With respect to both Bischoff and Gerold, Plaintiff's defamation allegations contain at least a "glimmer of hope." Id. To establish a claim for defamation, Plaintiff must allege facts showing "that the defendant made a defamatory statement to a third person; that the statement was false; that the defendant was legally at fault in making the statement; and that the plaintiff thereby suffered harm." Gohari v. Darvish, 363 Md. 42, 54 (Md. 2001). Plaintiff plausibly alleges that Bischoff and Gerold, as her first and second line supervisors, were responsible for disclosing false statements to third parties on her U5 form: namely, that she had violated RBC's wire transfer policy when she claims she had in fact followed the accepted practices and protocols of RBC. ECF No. 1-7 ¶¶ 76-77. Additionally, it is not appropriate at this stage to determine whether Bischoff and Gerold may be able to successfully establish a qualified privilege defense. See Riverdale Baptist Church v. Certainteed Corp., 349 F.Supp.2d 943, 950 (D. Md. 2004) ("[O]rdinarily, courts do not consider a nondiverse defendant's defenses on the merits in determining whether that defendant's joinder was fraudulent.").
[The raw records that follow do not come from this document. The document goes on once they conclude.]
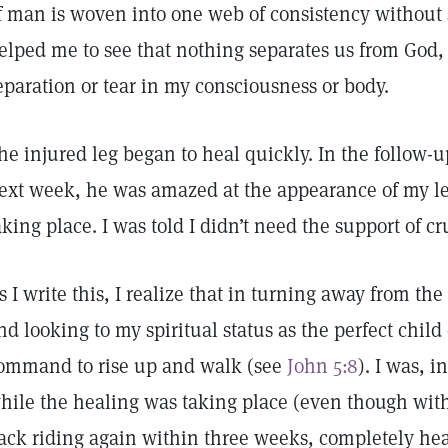
f man is woven into one web of consistency without 
elped me to see that nothing separates us from God,
eparation or tear in my consciousness or body.
he injured leg began to heal quickly. In the follow-u
ext week, he was amazed at the appearance of my le
aking place. I was told I didn’t need the support of c
s I write this, I realize that in turning away from the
nd looking to my spiritual status as the perfect child
ommand to rise up and walk (see
John 5:8
). I was, i
hile the healing was taking place (even though with 
ack riding again within three weeks, completely heal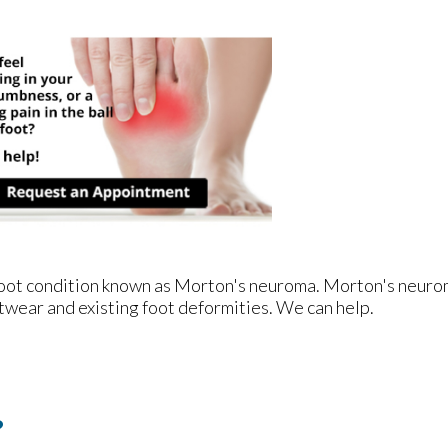
e foot condition known as Morton's neuroma. Morton's neur
footwear and existing foot deformities. We can help.
?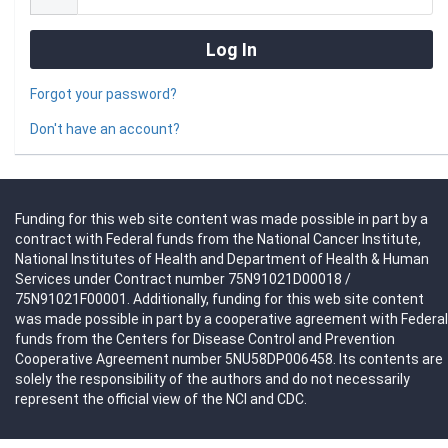
Forgot your password?
Don't have an account?
Funding for this web site content was made possible in part by a
contract with Federal funds from the National Cancer Institute,
National Institutes of Health and Department of Health & Human
Services under Contract number 75N91021D00018 /
75N91021F00001. Additionally, funding for this web site content
was made possible in part by a cooperative agreement with Federal
funds from the Centers for Disease Control and Prevention
Cooperative Agreement number 5NU58DP006458. Its contents are
solely the responsibility of the authors and do not necessarily
represent the official view of the NCI and CDC.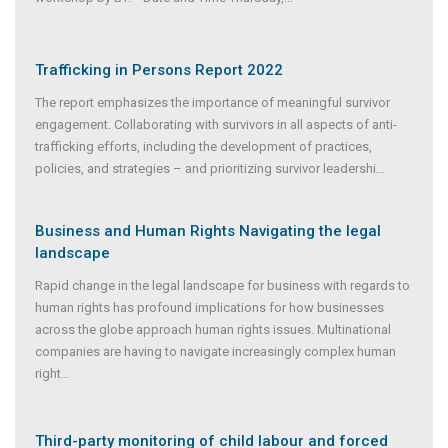
Trafficking in Persons Report 2022
The report emphasizes the importance of meaningful survivor
engagement. Collaborating with survivors in all aspects of anti-
trafficking efforts, including the development of practices,
policies, and strategies – and prioritizing survivor leadershi
...
Business and Human Rights Navigating the legal
landscape
Rapid change in the legal landscape for business with regards to
human rights has profound implications for how businesses
across the globe approach human rights issues. Multinational
companies are having to navigate increasingly complex human
right
...
Third-party monitoring of child labour and forced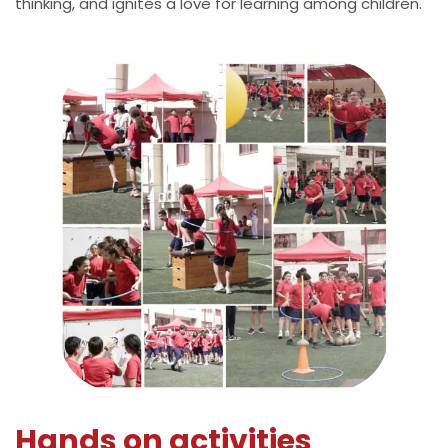
thinking, and ignites a love for learning among children.
Hands on activities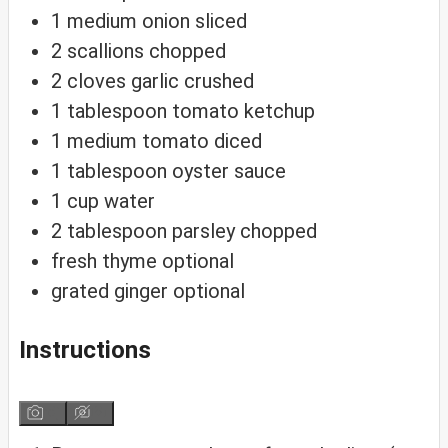
1
medium onion
sliced
2
scallions
chopped
2
cloves
garlic
crushed
1
tablespoon
tomato ketchup
1
medium tomato
diced
1
tablespoon
oyster sauce
1
cup
water
2
tablespoon
parsley
chopped
fresh thyme
optional
grated ginger
optional
Instructions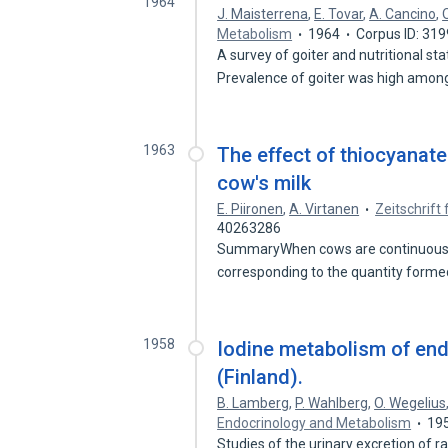
1964
J. Maisterrena
,
E. Tovar
,
A. Cancino
,
Metabolism
1964
Corpus ID: 31
A survey of goiter and nutritional st
Prevalence of goiter was high amon
1963
The effect of thiocyanate 
cow's milk
E. Piironen
,
A. Virtanen
Zeitschrift
40263286
SummaryWhen cows are continuousl
corresponding to the quantity form
1958
Iodine metabolism of end
(Finland).
B. Lamberg
,
P. Wahlberg
,
O. Wegelius
Endocrinology and Metabolism
19
Studies of the urinary excretion of r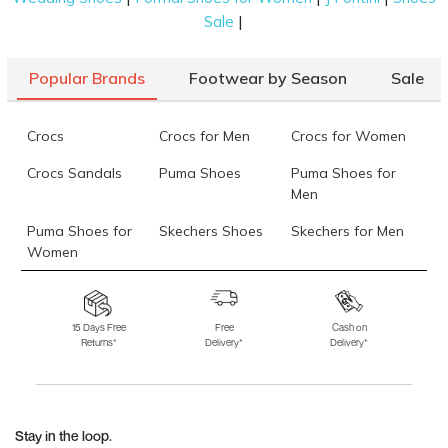
|
Sale
Popular Brands
Footwear by Season
Sale
Crocs
Crocs for Men
Crocs for Women
Crocs Sandals
Puma Shoes
Puma Shoes for
Men
Puma Shoes for
Skechers Shoes
Skechers for Men
Women
Skechers for
Skechers Slippers
Fila Shoes
Women
15 Days Free
Free
Cash on
Returns*
Delivery*
Delivery*
Fila Shoes for Men
Fila Shoes for
Fitflop
Women
Language Shoes
J Fontini Shoes
Stay in the loop.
Furthermore, Plaintiff has also adequately pled, for the purposes of defeating a fraudulent joinder allegation, that the text message sent by Bischoff to Ms. Paugyo contained a statement falsely suggesting that Plaintiff had wired $98,000 to a hacker. See Chapin v. Knight-Ridder, Inc., 993 F.2d 1087, 1092 (4th Cir. 1993) (recognizing that a "defamatory implication must be present in the plain and natural meaning of the words used"). Because Plaintiff has more than a "glimmer of hope" of success after "resolving all issues of fact and law" in her favor, Riverdale Baptist Church, 349 F. Supp. 2d at 947, the joinder of Bischoff and Gerold was not fraudulent and the Court lacks subject-matter jurisdiction to consider this case.

III. CONCLUSION

Plaintiff's Motion to Remand, ECF No. 9, is granted. A separate Order shall issue.

FootNotes


1. Unless otherwise stated, the background facts are taken from Plaintiff's First Amended Complaint, ECF No. 1-7, and are presumed to be true.
2. There is no claim that federal question jurisdiction exists in this case.